Heterogeneity of diagnostic odds ratio (dOR) was assessed graphically using forest plot [16] (not shown) and statistically using chi-squared test [17] to aid in decisions on how to proceed with quantitative synthesis [18]. As, for some tests and outcomes, there was either graphical or statistically significant heterogeneity, we used random effects model meta-analysis [17]. Where a quantitative approach was not appropriate due to significant clinical heterogeneity, we refrained from pooling and the results are described narratively and the LR of maternal and fetal complication estimated in each study is reported. All statistical analyses were performed using Meta Disc statistical package.

Figure 1 summarizes the process of literature identification and selection. There were 16 primary articles that met the selection criteria including a total of 6749 women (Figure 1) [1, 19‐34]. Eight articles reported estimation of proteinuria by laboratory method only [20, 21, 23, 26, 28, 29, 33, 34], five by bedside dipstick urinalysis only [22, 24, 25, 30, 32], two by either of the above methods [27, 31] and one by spot urine protein:creatinine ratio [1]. The salient features (population subgroups, test characteristics and reference standards) of each individual study can be obtained from the authors. The definition of pre-eclampsia differed widely between the studies. The test threshold in individual studies for laboratory estimation varied from 0.3 g/24 h to 10 g/24 h, or was reported as an increase in proteinuria by 2 g/24 h between two measurements. The cut-off levels for bedside urinalysis using visual reagents ranged from 1+ to 4+ of proteinuria. One study evaluated the accuracy of spot urine protein: creatinine ratio for threshold levels of 500 mg/mmol and 900 mg/mmol in the prediction of maternal and fetal complications [1]. The methodological quality of the included studies is given in Figure 2.
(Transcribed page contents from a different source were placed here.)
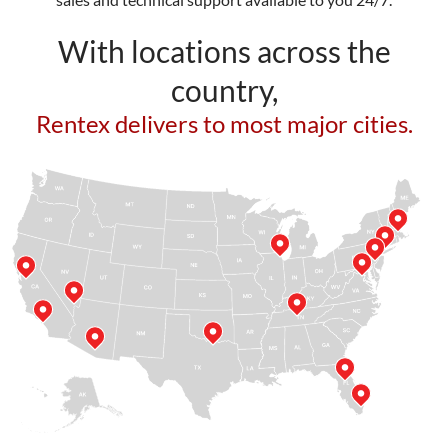
With locations across the
country,
Rentex delivers to most major cities.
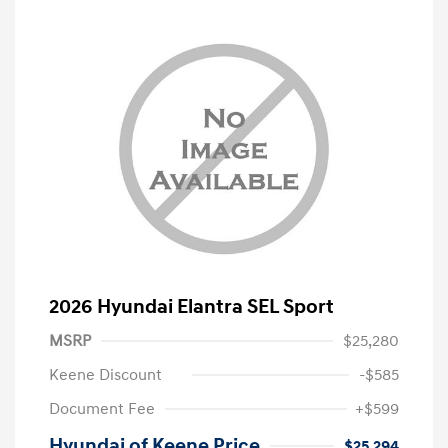
2026 Hyundai Elantra SEL Sport
MSRP
$25,280
Keene Discount
-$585
Document Fee
+$599
Hyundai of Keene Price
$25,294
Three test accuracy studies evaluated the accuracy of proteinuria in predicting eclampsia for cut off levels of 5 g/24 h, 10 g/24 h and an increase by 2 g in 24 hours [23, 26]. The LR of positive test ranged from 1.7 (95% CI 0.94, 3.1) to 2.7 (95% CI 1.1, 6.2) respectively. The negative LR ranged from 0.41 (95% CI 0.04, 4.5) to 0.62 (95% CI 0.28, 1.4) (Figure 3).
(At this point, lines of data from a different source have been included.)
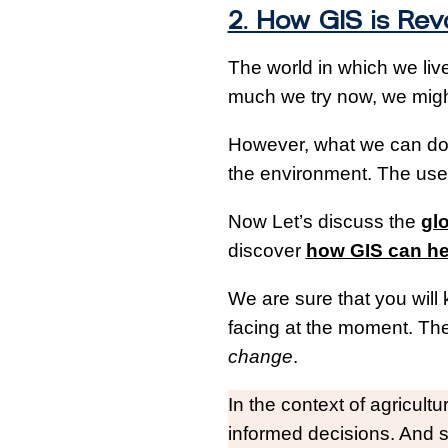
2. How GIS is Rev
The world in which we live
much we try now, we might
However, what we can do i
the environment. The use 
Now Let’s discuss the
glo
discover
how GIS can he
We are sure that you will
facing at the moment. The
change
.
In the context of agricul
informed decisions. And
Two studies estimated the accuracy of proteinuria in predicting placental abruption using a cut-off of increase in level more than 2 g/24 h [23, 29]. The pooled positive and negative LRs for the above cut-off were 0.88 (95% CI 0.42, 1.86) and 1.1 (95% CI 0.75, 1.6) respectively (Figure 3).

HELLP syndrome prediction was evaluated in four test accuracy studies [23, 26, 29]. The pooled estimate of LRs for positive and negative test for a cut-off of increase in levels more than 2 g in 24 hours were 0.86 (95% CI 0.38, 2) and 1.1 (95% CI 0.74, 1.6) respectively (Figure 3).